Pourquoi les rivaux russes de Facebook et de Google ont-ils autant de succès?

Natalya Nosova
La Russie possède ses propres géants du Web, capables de rivaliser efficacement avec Google et Facebook. Comment conservent-ils une si grande partie du marché?

En mars 2018, les utilisateurs de Yandex, le moteur de recherche le plus populaire en Russie, ont remarqué une particularité : si vous tapiez « govno » - le russe signifiant « mer*e » - dans le navigateur Yandex.Maps (mais qui fait cela ?!), la première adresse que Yandex vous donnait était le 7, Moscou, rue Baltchoug - le siège de Google Inc. en Russie. Quelques heures plus tard, Yandex a expliqué qu'un « bug » s'était produit. Nous y avons (presque) cru.

Ce genre de piques est une affaire habituelle pour Yandex et Google. Leur rivalité en Russie rappelle fondamentalement la concurrence entre Coke et Pepsi ou Audi et Nissan. Yandex - née et développée en Russie - et la multinationale Google sont les deux seuls rivaux majeurs sur le marché russe des moteurs de recherche. Et en février 2019, Google n'était que deuxième dans la course.

Recherche sur son propre sol

Les chiffres de 2015-2019 indiquent que Yandex est en tête dans la catégorie des moteurs de recherche, rassemblant environ 56 à 57% de l'audience, contre 38 à 40% pour Google. Yandex domine traditionnellement les ordinateurs, tandis que Google est le roi des téléphones mobiles. 

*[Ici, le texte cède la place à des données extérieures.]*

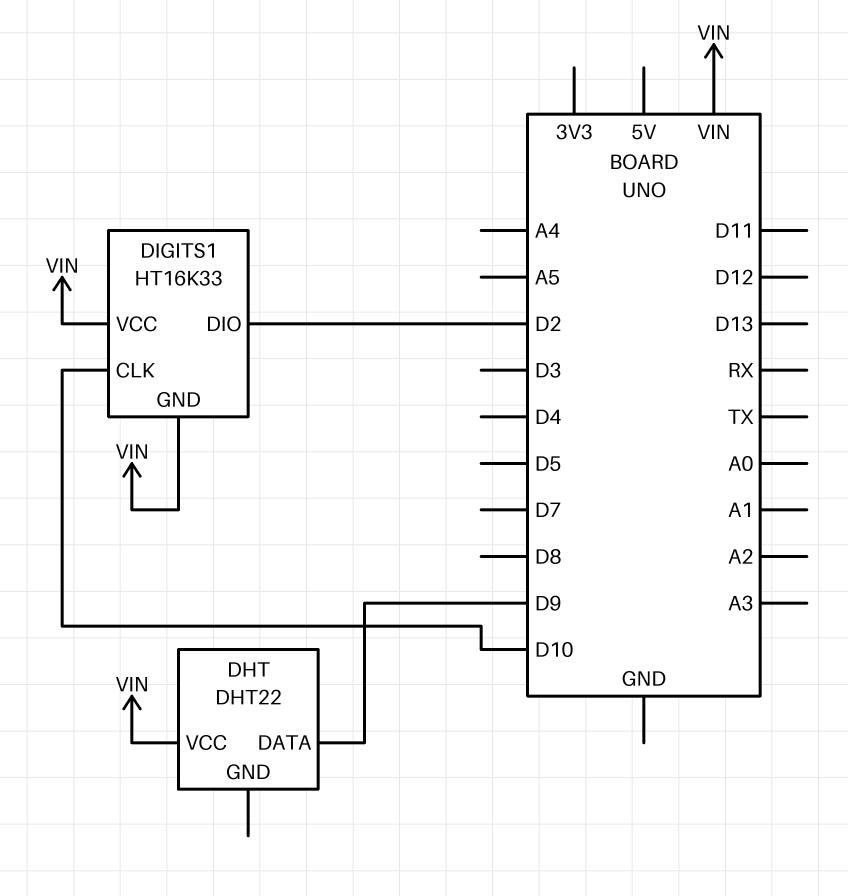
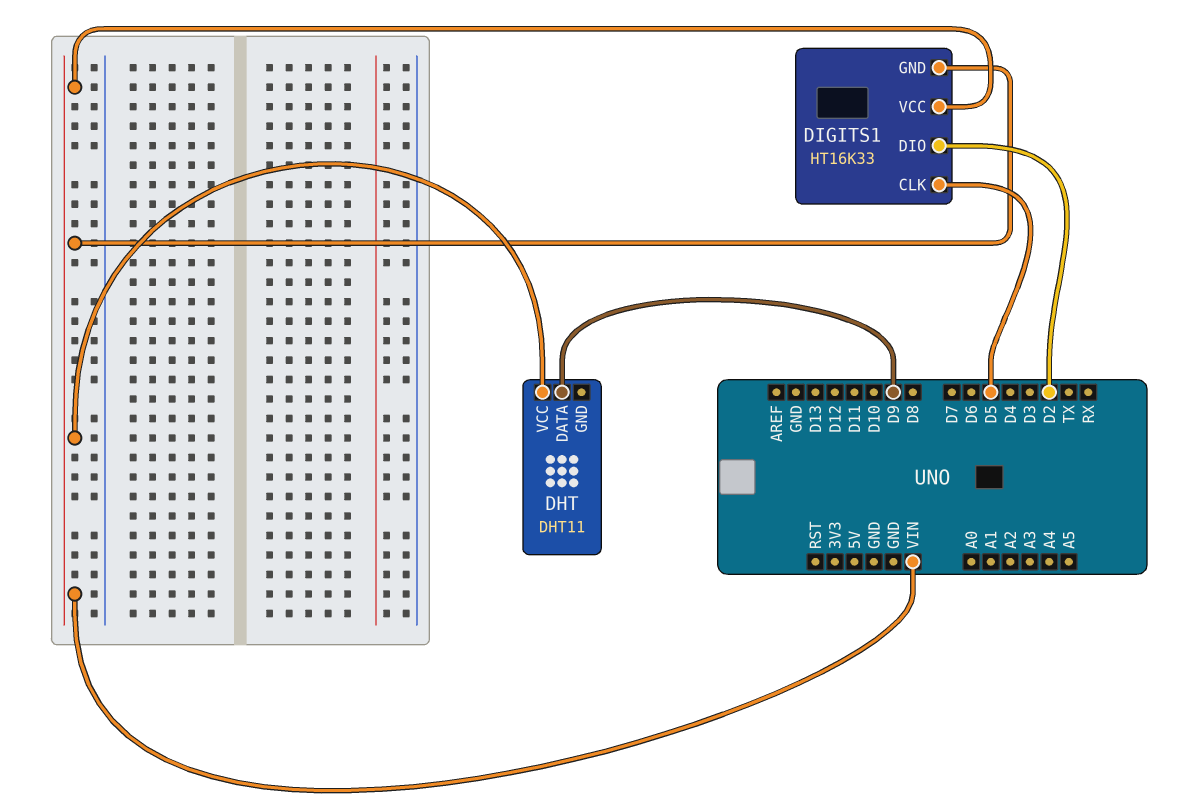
DHT: DHT22 -> DHT11
DIGITS1 pin CLK: D10 -> D5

Néanmoins, depuis 2017, lorsque le service fédéral anti-monopole de Russie a obligé Google Inc. à laisser le choix du propre moteur de recherche aux téléphones basés sur Android (auparavant, Google était installé par défaut), sa part du trafic mobile a commencé à diminuer. Les moteurs de recherche sont presque au coude à coude : Google détient 50,57% du trafic et Yandex, 48,16%.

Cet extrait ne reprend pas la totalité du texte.